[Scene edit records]
((
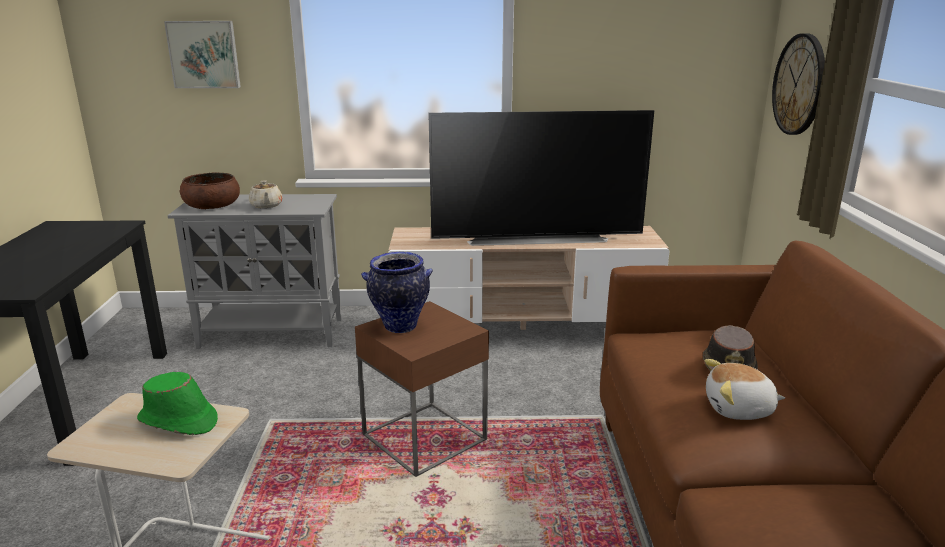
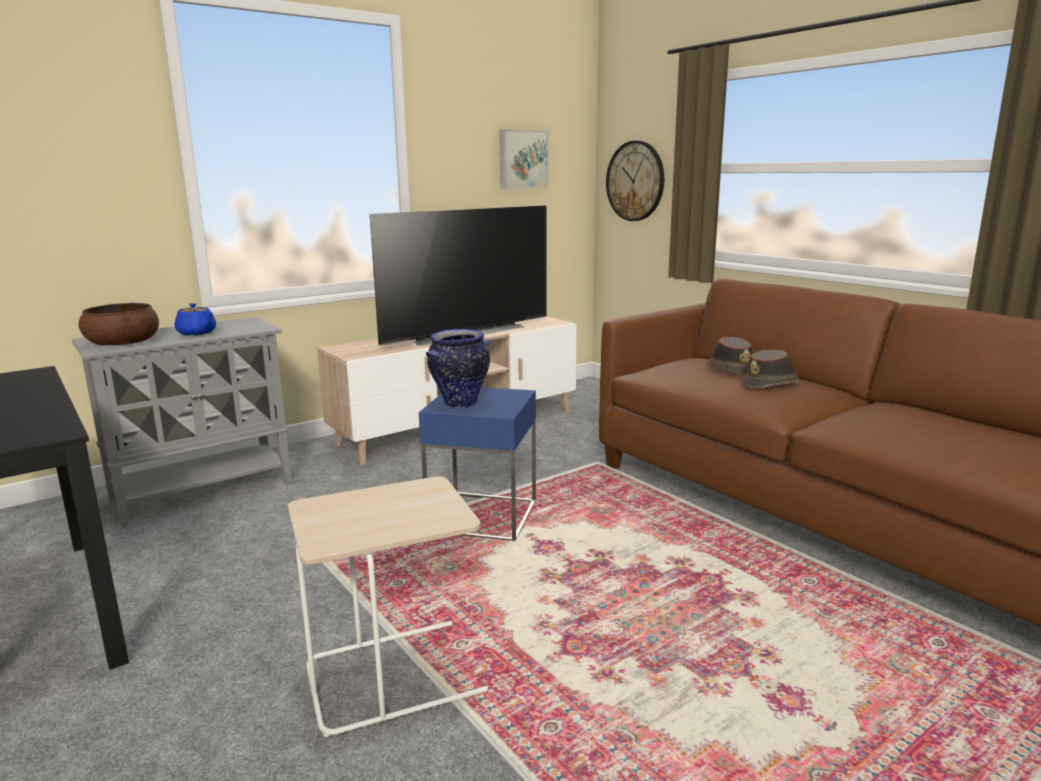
camera: 35 degrees left, 5 degrees down
green hat [137,372,218,435] -> none
picture [164,21,241,88] -> picture moved to [499,130,548,189]
beige teapot [249,180,283,209] -> blue teapot [175,303,216,335]
brown side table [355,301,489,477] -> blue side table [419,387,536,541]
plush toy [705,359,785,420] -> brown hat [742,349,801,388]

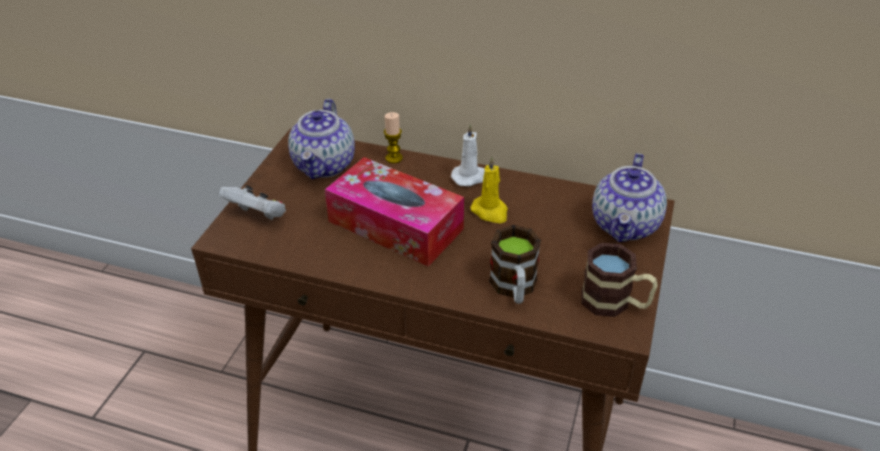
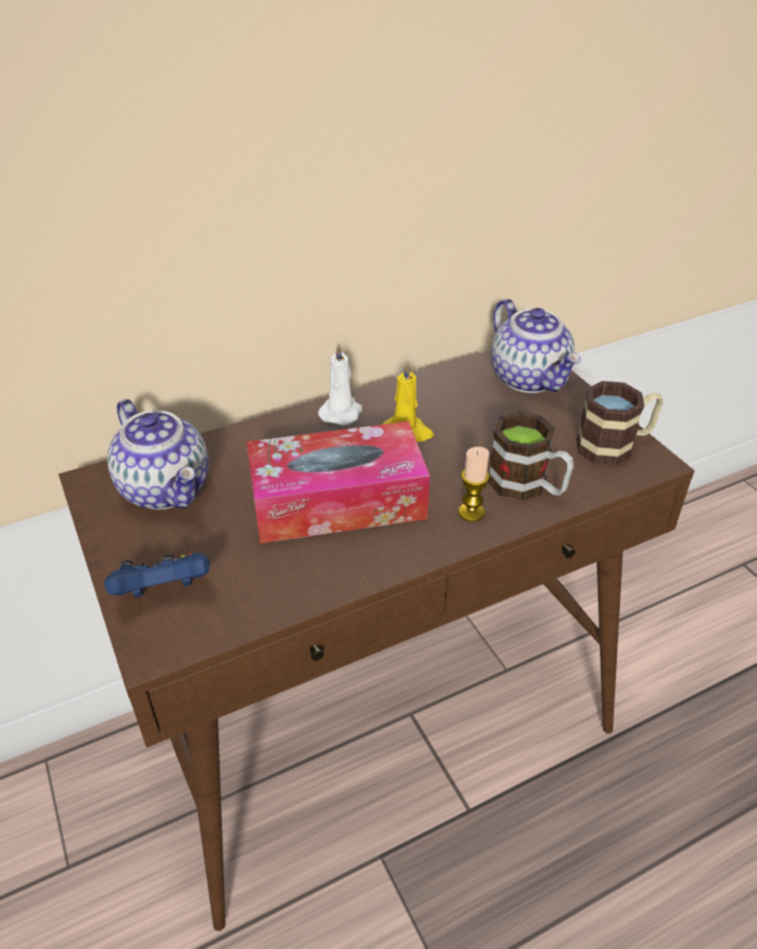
camera: 45 degrees left, 0 degrees up
white game controller [218,185,286,220] -> blue game controller [104,553,210,598]
candle [384,112,403,163] -> candle moved to [458,447,489,522]

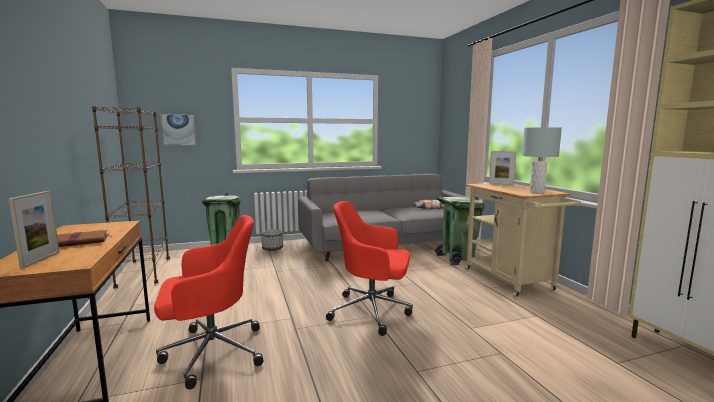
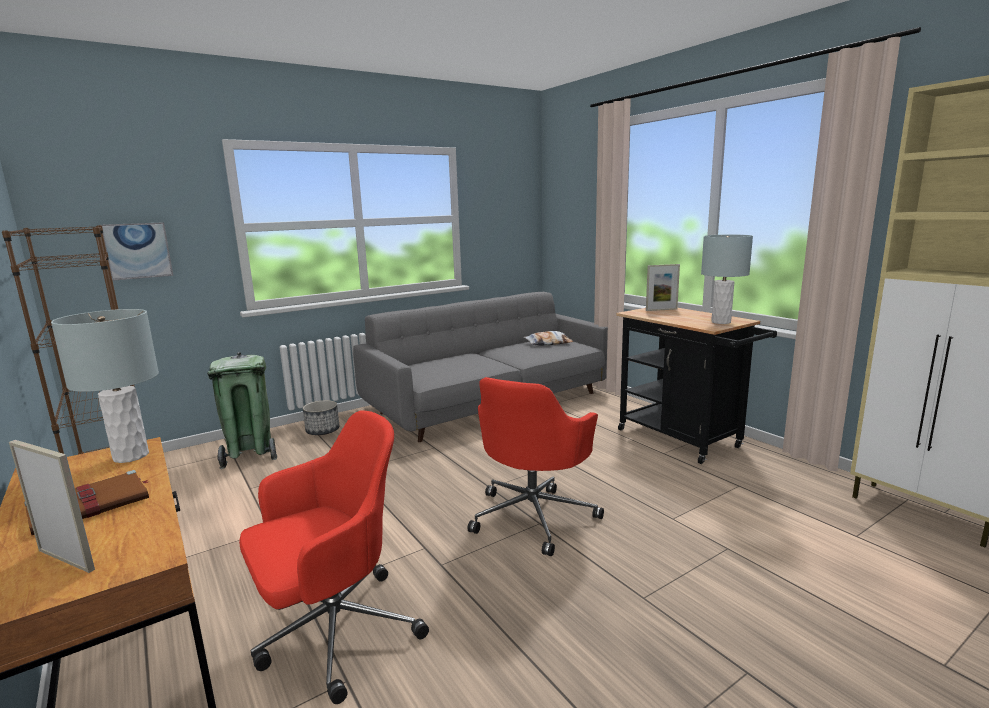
camera: 15 degrees left, 5 degrees up
picture frame [9,191,60,268] -> picture frame turned 45 degrees counterclockwise [9,440,95,573]
red office chair [326,201,413,336] -> red office chair turned 60 degrees counterclockwise [467,377,604,556]
green trash can [435,197,485,265] -> none
beige cart [465,183,581,298] -> black cart [616,308,777,464]
none -> grey table lamp [51,309,159,463]

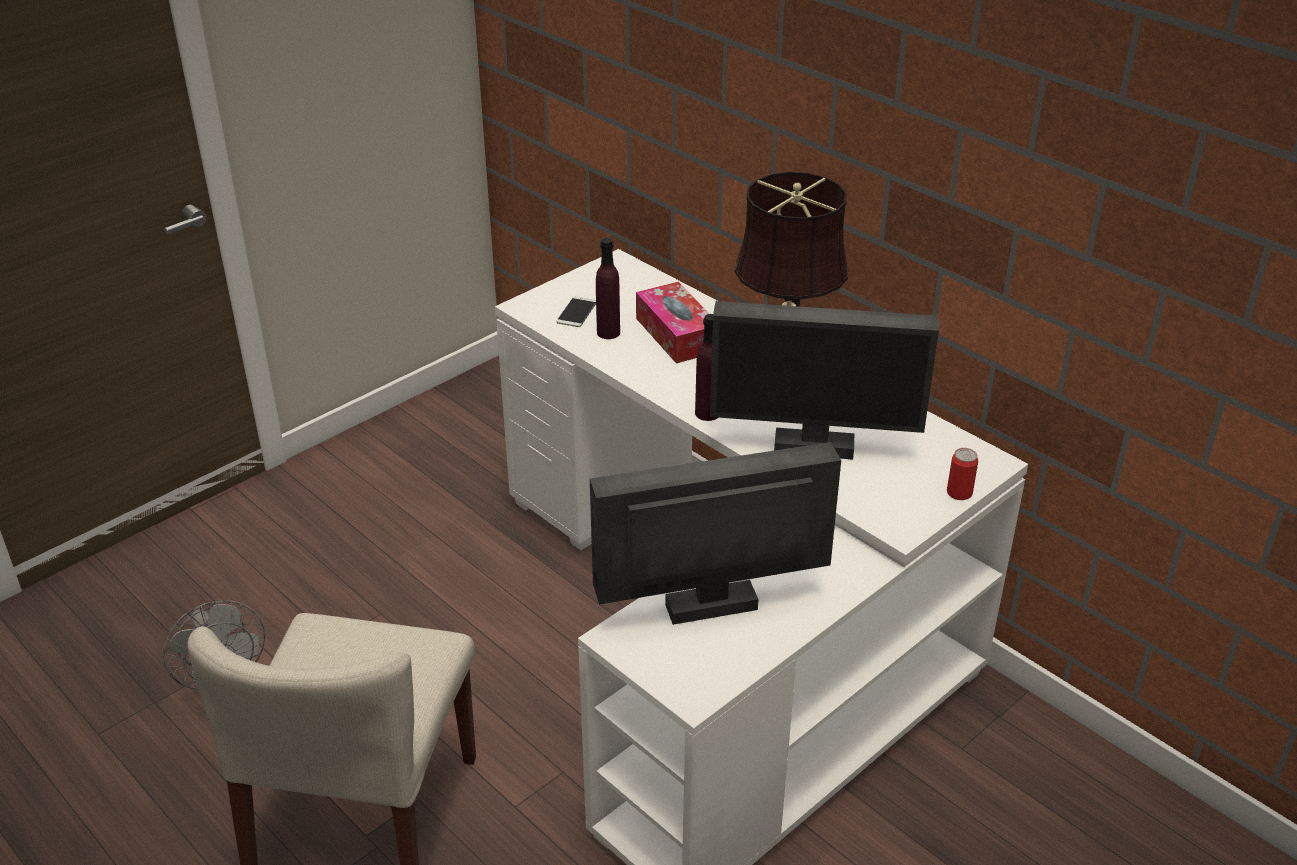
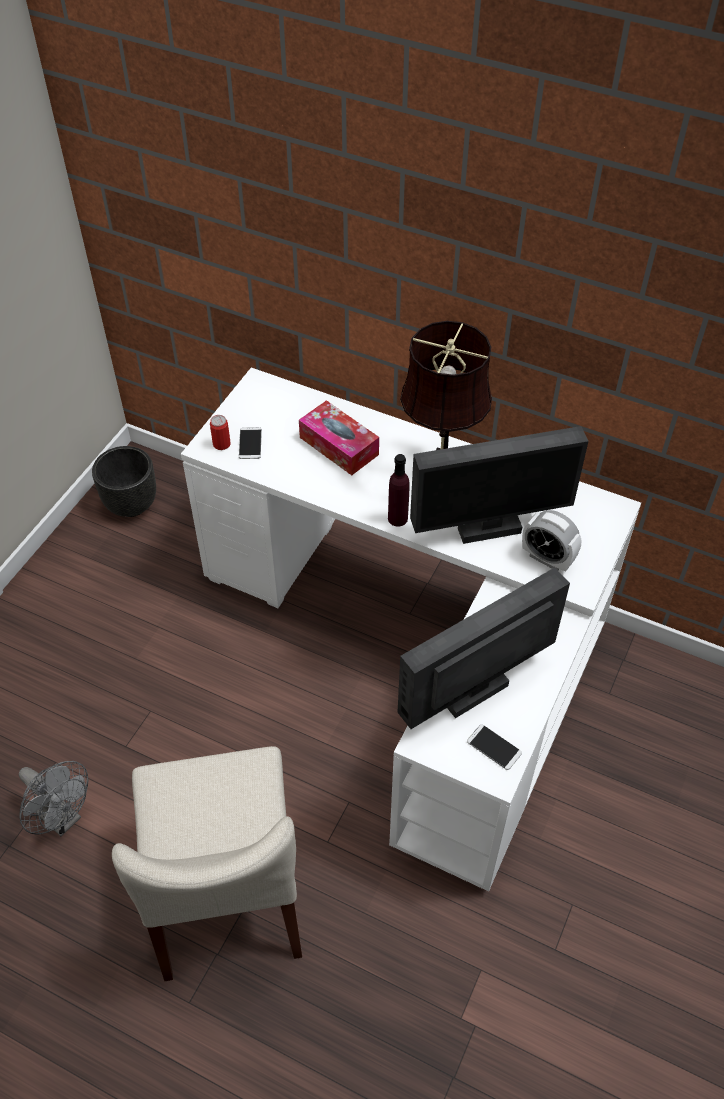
camera: 20 degrees left, 15 degrees up
purple bottle [596,238,620,339] -> none
can [947,448,978,500] -> can moved to [210,415,231,450]
none -> black planter [92,446,156,517]
none -> phone [467,725,522,770]
none -> alarm clock [522,510,581,571]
))
EXERCISE DESCRIPTION — Each record above has to be written out again in full, but its pictures must not be.

WORKED SOLUTION —
camera: 35 degrees left, 5 degrees down
green hat [137,372,218,435] -> none
picture [164,21,241,88] -> picture moved to [499,130,548,189]
beige teapot [249,180,283,209] -> blue teapot [175,303,216,335]
brown side table [355,301,489,477] -> blue side table [419,387,536,541]
plush toy [705,359,785,420] -> brown hat [742,349,801,388]

camera: 45 degrees left, 0 degrees up
white game controller [218,185,286,220] -> blue game controller [104,553,210,598]
candle [384,112,403,163] -> candle moved to [458,447,489,522]

camera: 15 degrees left, 5 degrees up
picture frame [9,191,60,268] -> picture frame turned 45 degrees counterclockwise [9,440,95,573]
red office chair [326,201,413,336] -> red office chair turned 60 degrees counterclockwise [467,377,604,556]
green trash can [435,197,485,265] -> none
beige cart [465,183,581,298] -> black cart [616,308,777,464]
none -> grey table lamp [51,309,159,463]

camera: 20 degrees left, 15 degrees up
purple bottle [596,238,620,339] -> none
can [947,448,978,500] -> can moved to [210,415,231,450]
none -> black planter [92,446,156,517]
none -> phone [467,725,522,770]
none -> alarm clock [522,510,581,571]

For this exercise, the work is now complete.